Simon's maternal grandfather was George Russell who was from the east coast and had an Aboriginal mother and Scottish father. Russell worked for local farmers and told the McClellans of the terrible conditions of Brown's Hill Camp. They were so sympathetic they offered him a little corner of their land. In 1902 Russell convinced several indigenous families to move from Brown's Hills camp to the land given by McClennan's. Russell helped build the first school in Purfleet in 1904 with 'Mr Belford from Glenthorne'.

Simon's maternal grandmother had the European name, Susan Russell. She also had the Aboriginal name, 'Kundaibark', which meant 'The wild apple tree', as she was born under a wild apple tree. She was from the Opossum clan of the Biripi nation; and her father was Irish. She was abandoned by her tribe as an infant after her mother died because of her lighter skin. She was found by stockmen and was brought up by station people. Simon's maternal grandmother returned to the Biripi nation when she became of age and raised Simon. In 1912, Simon's maternal grandfather died.

== Career ==

Simon attended school in Purfleet until aged 12 years. On 29 May 1916 at the Methodist parsonage, Taree, she married Clement Ritchie, a labourer.

Simon left for work in Sydney in the 1920s. She returned to Purfleet to look after her maternal grandmother; who died in 1932. The following year, Simon divorced from Clement Ritchie, on the grounds of adultery. On 30 April 1934 at the Court House, Taree, she married Joseph (Joe) Simon, a widower with four sons, who was a fine guitarist and singer. She had become an assertive and skilful spokesperson for her people with successive resident government managers, some of whom employed her as a domestic. During World War II she and Joseph grew vegetables at Avoca on contract for the army; he later worked as a professional fisherman. In 1945, they returned to Purfleet.

In 1957, Simon was granted a Certificate of Exemption. This certificate provided an exemption to an Aboriginal person from state laws relating to the control of Aborigines (for example the Aborigines Protection Act and Regulations).

Simon became the secretary of the newly formed United Aborigines Mission at Purfleet. In 1960 she formed an Aboriginal branch of the Country Women's Association's (CWA) on Purfleet reserve and became its president. Through her position as President of the Purfleet branch of the CWA, Simon gained the support of the President of the Taree Branch, Mrs Hickson, in confronting the Mission Manager about the need for stoves for Aboriginal houses. At the time, apart from the Manager's home and Simon's home, Aboriginal people in Purfleet would cook on an open fire, using a camp oven. In addition to stoves being placed into homes at Purfleet as a result of this confrontation with the Mission Manager by the CWA, bathrooms were added, a footpath was constructed, water and electricity were supplied and a pre-school was started.

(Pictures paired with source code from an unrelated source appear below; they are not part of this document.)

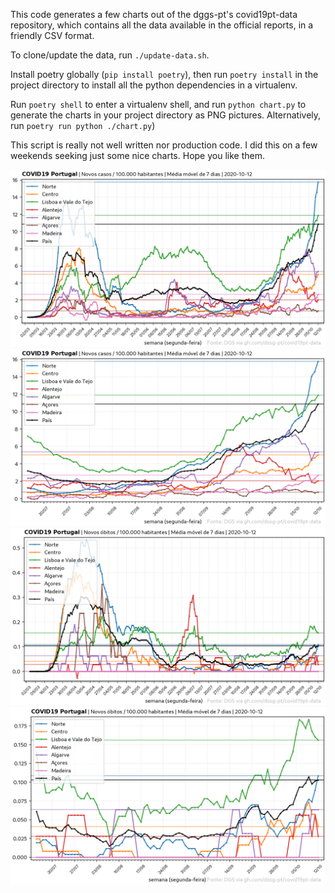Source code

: This code generates a few charts out of the dggs-pt's covid19pt-data repository, which contains all the data available in the official reports, in a friendly CSV format.

To clone/update the data, run `./update-data.sh`.

Install poetry globally (`pip install poetry`), then run `poetry install` in the project directory to install all the python dependencies in a virtualenv.

Run `poetry shell` to enter a virtualenv shell, and run `python chart.py` to generate the charts in your project directory as PNG pictures. Alternatively, run `poetry run python ./chart.py`)

This script is really not well written nor production code. I did this on a few weekends seeking just some nice charts. Hope you like them.

![](output/newcases.png)
![](output/newcases_90d.png)
![](output/newdeaths.png)
![](output/newdeaths_90d.png)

On 27 April 1960, Simon opened the Gillawarra gift shop selling Aboriginal artefacts. The Shop Committee included the Mission Manager, Simon, two other Aborigines, four business men from Apex (including Allan Cowan an accountant and Max Carey, a chemist). In 1962, Simon became the first Aboriginal Justice of the Peace in Australia. In 1962 she was also named Lady of Distinction by Quota.

Between May and December 1973, Simon recorded her oral narrative. In one recording session she was alone, another time she was with a European Australian friend, Anne Ruprecht and another time she was with an Aboriginal friend. In 1978, Simon wrote an autobiography, Through My Eyes; further editions were published in 1987 and 1995.

Simon died in Taree in 1981.

== Relatives ==
Horry Saunders refers to Simon as a great influence in his life. Saunders' wife, Faith (nee Marr) was a cousin of Simon. Faith Saunders' father was Pastor Bert Marr. Horry Saunders used to play with Simon's son when he was a youth.

== Recognition ==

In December 1997, the dual-lane Pacific Highway Taree bypass opened and as a result, most of the traffic carried by the Martin Bridge became local traffic. The second carriageway was opened to traffic in April 2000 and became the southbound carriageway of the re-routed Pacific Highway. The Pacific Highway has two bridges that cross the Manning River. The southern bridge is named The Ella Simon Bridge. It crosses the southern entrance of the Manning River onto Dumaresq Island.